Running collapsed under the weight of one very soggy marathon. Journaling can be as much a way to blame myself for things, as it is a way to off load things that are eating up my mental RAM. And stretching? That’s just me having an argument with my hips***.

But knitting? Knitting sticks. Even when I put it down for months, I always pick it back up, and it always feels like coming back to something useful.

Not Quite Useful, But Definitely Mine

It doesn’t “heal” me. It doesn’t “fix” me. But it does give my restless hands something to do, and my restless mind a puzzle to chew on. There’s a similar metronome of movement that I once found in running, giving me a small pocket of quiet in my brain. It fends off the existential dread with a mantra of “knit, knit, purl.”

Not all hobbies have to be deep and meaningful. Sometimes it’s just loops of yarn and a bit of distraction, and that’s enough.

So yes, I’m self-taught, I’m good at it, and yet my drawers are mostly full of yarn waiting for it’s moment rather than finished objects… because god forbid I ever keep something nice for myself.****

*Yes, two of those finished items are crochet. Don’t be picky.

**No, I’ve not sold them.

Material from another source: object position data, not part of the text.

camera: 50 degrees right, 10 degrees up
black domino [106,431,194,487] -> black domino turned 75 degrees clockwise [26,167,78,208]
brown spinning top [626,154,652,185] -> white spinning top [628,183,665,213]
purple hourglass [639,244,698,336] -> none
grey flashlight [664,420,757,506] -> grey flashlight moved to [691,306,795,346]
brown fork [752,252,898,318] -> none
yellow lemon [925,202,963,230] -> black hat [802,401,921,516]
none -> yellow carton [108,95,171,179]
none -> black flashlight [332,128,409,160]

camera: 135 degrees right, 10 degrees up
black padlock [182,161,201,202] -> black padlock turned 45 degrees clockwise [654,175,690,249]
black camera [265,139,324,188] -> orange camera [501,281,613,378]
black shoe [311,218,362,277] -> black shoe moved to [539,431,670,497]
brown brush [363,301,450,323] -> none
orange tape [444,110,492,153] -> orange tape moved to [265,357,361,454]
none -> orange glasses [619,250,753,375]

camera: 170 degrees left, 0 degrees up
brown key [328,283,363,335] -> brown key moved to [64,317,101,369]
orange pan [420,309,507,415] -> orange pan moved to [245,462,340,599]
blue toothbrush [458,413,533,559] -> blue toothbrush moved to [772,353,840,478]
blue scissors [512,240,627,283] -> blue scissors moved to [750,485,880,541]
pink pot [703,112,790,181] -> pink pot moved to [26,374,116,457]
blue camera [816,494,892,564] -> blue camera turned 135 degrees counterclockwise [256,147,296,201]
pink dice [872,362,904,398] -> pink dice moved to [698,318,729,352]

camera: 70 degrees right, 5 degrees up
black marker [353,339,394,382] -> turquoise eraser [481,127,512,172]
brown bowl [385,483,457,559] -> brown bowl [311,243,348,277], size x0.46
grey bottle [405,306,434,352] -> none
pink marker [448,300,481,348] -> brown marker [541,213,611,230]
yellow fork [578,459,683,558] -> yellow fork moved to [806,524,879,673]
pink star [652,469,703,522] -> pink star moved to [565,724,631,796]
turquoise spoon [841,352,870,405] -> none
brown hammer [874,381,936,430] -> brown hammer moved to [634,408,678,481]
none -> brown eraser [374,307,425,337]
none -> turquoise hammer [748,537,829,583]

I don’t need to make money of this, and to be honest the admin of someone covering the cost of the yarn is simply not something I give a fuck about. You like the item? Great. Take it. Enjoy.

***The second child caused that hip problem. I knit them a blanket too. It was much simpler than the first one I made, but did have a cute hood.

****This is probably something I need to think more about.